Alexa488-labelled protein-A (Product no. 11047; Molecular Probes, Eugene, OR, US) served as the indicator (100 nM) for quantification of IgG from human serum (analyte; Product no. I 4506; Sigma) spiked (0-1000 nM) into 80% (v/v) F12/DMEM fermentation medium. The advanced F12/DMEM fermentation medium (Product no. 12634, Thermo Fischer Scientific) is commonly used in the production of therapeutic proteins using Chinese Hamster Ovary (CHO) cells as the host cells.
FIDA analyses were performed using a FIDAlyzer instrument with LED fluorescence excitation at 480 nm and emission collection at λ > 510 nm (FIDA-Tech ApS, Copenhagen, Denmark) using a coated fused silica capillary (i.d.: 75 µm, LT: 100 cm, Leff: 88 cm) at 25 oC.

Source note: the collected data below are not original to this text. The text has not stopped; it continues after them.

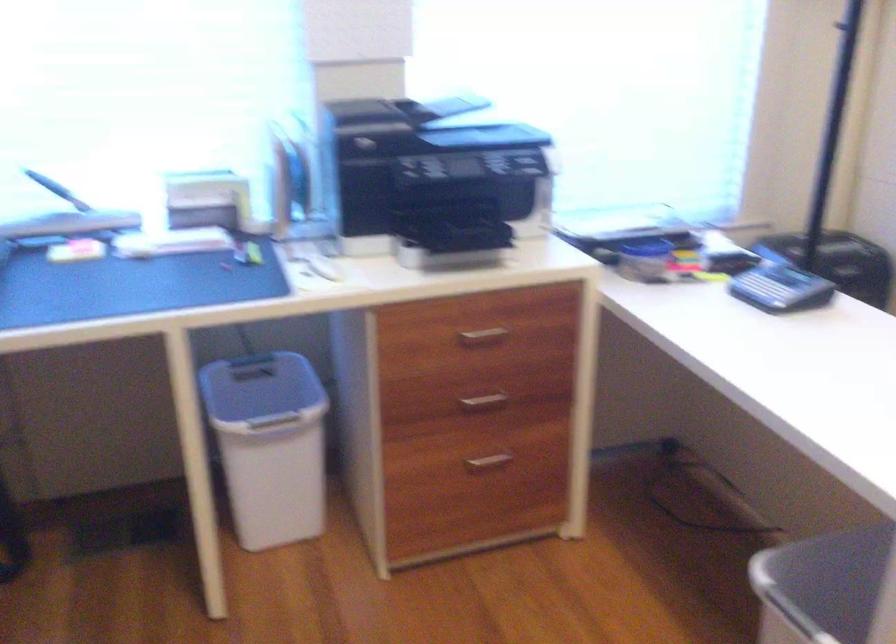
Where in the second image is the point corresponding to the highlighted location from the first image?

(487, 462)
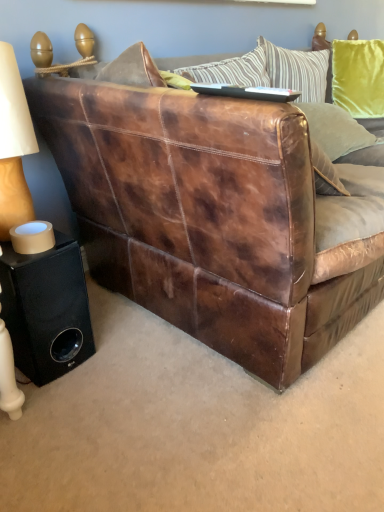
Image resolution: width=384 pixels, height=512 pixels. Describe the element at coordinates (209, 217) in the screenshot. I see `brown leather couch at center` at that location.

Image resolution: width=384 pixels, height=512 pixels. In order to click on velvet green pillow at upper right in this screenshot , I will do `click(335, 129)`.

Can we say velvet green pillow at upper right lies outside matte beige lampshade at left?

Absolutely, velvet green pillow at upper right is external to matte beige lampshade at left.

Measure the distance between velvet green pillow at upper right and matte beige lampshade at left.

A distance of 1.24 meters exists between velvet green pillow at upper right and matte beige lampshade at left.

Is point (357, 125) positioned before point (3, 240)?

No.

Is matte beige lampshade at left at the back of velvet green pillow at upper right?

No.

Is brown leather couch at center positioned with its back to velvet green pillow at upper right?

Absolutely, brown leather couch at center is directed away from velvet green pillow at upper right.

At what (x,y) coordinates should I click in order to perform the action: click on studio couch in front of the velvet green pillow at upper right. Please return your answer as a coordinate pair (x, y). Image resolution: width=384 pixels, height=512 pixels. Looking at the image, I should click on (209, 217).

Is brown leather couch at center shorter than velvet green pillow at upper right?

No, brown leather couch at center is not shorter than velvet green pillow at upper right.

Is brown leather couch at center spatially inside matte beige lampshade at left, or outside of it?

brown leather couch at center lies outside matte beige lampshade at left.

Does brown leather couch at center have a greater width compared to matte beige lampshade at left?

Correct, the width of brown leather couch at center exceeds that of matte beige lampshade at left.

Which object is positioned more to the left, brown leather couch at center or matte beige lampshade at left?

From the viewer's perspective, matte beige lampshade at left appears more on the left side.

Which object is further away from the camera, brown leather couch at center or matte beige lampshade at left?

matte beige lampshade at left is further away from the camera.

In the scene shown: From a real-world perspective, is matte beige lampshade at left above or below brown leather couch at center?

In terms of real-world spatial position, matte beige lampshade at left is above brown leather couch at center.

Where is `studio couch above the matte beige lampshade at left (from the image's perspective)`? Image resolution: width=384 pixels, height=512 pixels. studio couch above the matte beige lampshade at left (from the image's perspective) is located at coordinates (209, 217).

Who is taller, matte beige lampshade at left or black matte speaker at lower left?

matte beige lampshade at left.

Is matte beige lampshade at left looking in the opposite direction of black matte speaker at lower left?

No, matte beige lampshade at left's orientation is not away from black matte speaker at lower left.

How many degrees apart are the facing directions of matte beige lampshade at left and black matte speaker at lower left?

4.4 degrees separate the facing orientations of matte beige lampshade at left and black matte speaker at lower left.

From a real-world perspective, who is located higher, matte beige lampshade at left or black matte speaker at lower left?

From a 3D spatial view, matte beige lampshade at left is above.

Is matte beige lampshade at left located within black matte speaker at lower left?

No.

Does black matte speaker at lower left have a greater height compared to matte beige lampshade at left?

In fact, black matte speaker at lower left may be shorter than matte beige lampshade at left.

Which point is more distant from viewer, (77, 289) or (11, 181)?

Point (77, 289)

From the image's perspective, does black matte speaker at lower left appear lower than matte beige lampshade at left?

Yes, from the image's perspective, black matte speaker at lower left is beneath matte beige lampshade at left.

From a real-world perspective, is brown leather couch at center below black matte speaker at lower left?

Incorrect, from a real-world perspective, brown leather couch at center is higher than black matte speaker at lower left.

Does brown leather couch at center have a lesser height compared to black matte speaker at lower left?

In fact, brown leather couch at center may be taller than black matte speaker at lower left.

Does brown leather couch at center have a larger size compared to black matte speaker at lower left?

Yes.

Are brown leather couch at center and black matte speaker at lower left located far from each other?

No, brown leather couch at center is in close proximity to black matte speaker at lower left.

At what (x,y) coordinates should I click in order to perform the action: click on table lamp to the left of velvet green pillow at upper right. Please return your answer as a coordinate pair (x, y). The image size is (384, 512). Looking at the image, I should click on (14, 145).

Locate an element on the screen. studio couch below the velvet green pillow at upper right (from the image's perspective) is located at coordinates (209, 217).

Considering their positions, is brown leather couch at center positioned closer to matte beige lampshade at left than velvet green pillow at upper right?

Based on the image, brown leather couch at center appears to be nearer to matte beige lampshade at left.

Based on their spatial positions, is black matte speaker at lower left or matte beige lampshade at left closer to velvet green pillow at upper right?

black matte speaker at lower left is positioned closer to the anchor velvet green pillow at upper right.

Considering their positions, is matte beige lampshade at left positioned further to black matte speaker at lower left than velvet green pillow at upper right?

Among the two, velvet green pillow at upper right is located further to black matte speaker at lower left.

From the image, which object appears to be nearer to brown leather couch at center, black matte speaker at lower left or velvet green pillow at upper right?

black matte speaker at lower left is closer to brown leather couch at center.

Looking at the image, which one is located further to matte beige lampshade at left, black matte speaker at lower left or brown leather couch at center?

brown leather couch at center is positioned further to the anchor matte beige lampshade at left.

When comparing their distances from matte beige lampshade at left, does black matte speaker at lower left or velvet green pillow at upper right seem closer?

The object closer to matte beige lampshade at left is black matte speaker at lower left.

Based on their spatial positions, is brown leather couch at center or black matte speaker at lower left further from matte beige lampshade at left?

Figure 1 shows how the peak width (variance) of the protein-A-Alexa488 indicator increases with increasing IgG concentration. Figure 1 shows that human IgG can be detected in the F12 fermentation medium without sample preparation even though the medium is complex containing amino acids, vitamins, salts, proteins and sugars. The auto-fluorescence of the medium is apparent as base line shift but does not affect the peak shape. The FIDA approach is characterized by a short analysis time (3 min) and selective fluorescence detection allowing the protein-A-Alexa488 indicator to be determined at a relatively low concentration (100 nM). The indicator (MW 425000 Da) is small relative to the IgG antibody, but upon binding, the diffusivity will decrease corresponding to a larger apparent hydrodynamic radius. The apparent hydrodynamic radius of protein-A-Alexa488 is plotted as a function of IgG concentration in Figure 2. The change in apparent size forms the basis for a measure of the interaction and the IgG (analyte) concentration. The binding of protein-A to IgG was expected (protein A binds to the Fc portion of many subclasses of immunoglobulins) and is apparent from the size increase. The unbound Protein-A had a hydrodynamic radius of 5.5 nm, but upon binding to one or two IgG molecules it increased gradually to approximately 11 nm. The data points were fitted to a 1:1 binding isotherm (red line in Figure 2), and a dissociation constant (Kd) for the protein-A-IgG complex in 80% F12 fermentation media of 60 nM was determined. The results document the ability of FIDA to characterize interactions in native medium. Furthermore, the binding curve serves essentially as a calibration curve allowing the quantification (working range 200 – 1000 nM) of the IgG in F12 fermentation media upon determination of the protein-A-Alexa488 apparent hydrodynamic radius.